House approves review of QC program
Over four years after its enactment, the government’s qualifying certificate program will be undergoing an evaluation amid doubts over its overall economic benefit to the Commonwealth.
The House of Representatives voted Tuesday to adopt House Resolution 14-137, instructing the Commonwealth Development Authority and the Department of Finance to evaluate the QC program and to submit their respective findings to the lower chamber.
The measure, authored by minority leader Arnold I. Palacios, said it is time to evaluate the business incentive program “to determine whether it provides an effective incentive to lure outside investment to the Commonwealth, determine and assess the fiscal and economic impact issued so far, and to consider necessary revisions to the Investment and Incentive Act of 2000.”
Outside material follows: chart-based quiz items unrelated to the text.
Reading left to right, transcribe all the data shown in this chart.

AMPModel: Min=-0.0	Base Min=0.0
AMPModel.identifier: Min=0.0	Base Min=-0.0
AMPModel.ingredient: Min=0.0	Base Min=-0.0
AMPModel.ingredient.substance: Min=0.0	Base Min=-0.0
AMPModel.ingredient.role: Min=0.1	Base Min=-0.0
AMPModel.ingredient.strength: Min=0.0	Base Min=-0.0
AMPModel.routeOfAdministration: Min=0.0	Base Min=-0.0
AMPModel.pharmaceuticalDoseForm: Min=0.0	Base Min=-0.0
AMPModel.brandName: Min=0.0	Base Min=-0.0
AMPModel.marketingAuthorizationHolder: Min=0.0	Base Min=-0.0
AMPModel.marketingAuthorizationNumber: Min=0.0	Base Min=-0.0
Palacios had said that the original coverage of the law was limited to new businesses but it was eventually amended to include existing businesses, which, he said, essentially “allowed almost everybody from paying regular taxes” to the cash-strapped government.
While he acknowledged that business expansions or activities create jobs, he stressed that these employment opportunities do not go to the local workforce.
“We have no manpower here. What happens is that we bring in workers to get hired by businesses,” he said.
The QC program was set up to provide various tax incentives for investors to build, expand, and operate commercial projects in the CNMI. It was subsequently amended to relax the criteria for the issuance of QC by lowering the minimum investment amount for hotel or condominium expansion, removing the discretionary authority for the governor to establish terms and conditions in approving a QC, and allowing rebates of taxes of up to 100 percent for 25 years.
Palacios said the relief period is another issue to reassess.
In some countries, he said, the tax relief system is good only for five years.
Originally, he said the CNMI QC program called for a three-year incentive deadline but lawmakers later changed it to 25 years.
The law, enacted during the 12th Legislature, has undergone at least three amendments “to address the needs of existing business in the CNMI.”
The CDA, which administers the program, has said that the first amendment sought to entice new investments, the second was to help existing businesses keep up with new competitors, and third one was a tax break incentive for businesses that have weathered the economic crisis since 1999.
The CDA earlier expressed confidence that while the program was generous “it will not impoverish the CNMI.”
The program, in general, aims to strengthen the existing tourism and garment industries and, at the same time, develop new industries by targeting franchise restaurants, waterparks, cultural centers, aquariums, theme parks, convention centers, dinner theater, special events, golf courses, resort hotels and condominiums, manufacturers or processors of high technology products, Internet-related businesses engaged in Internet commerce and Commonwealth-based airlines and other aviation-related activities.
The first company to qualify for the program was SandCastle-Saipan in 2002.
Several other companies applied and were granted tax incentives. Most, however, decided not to push through with the program due to what they described as onerous conditions.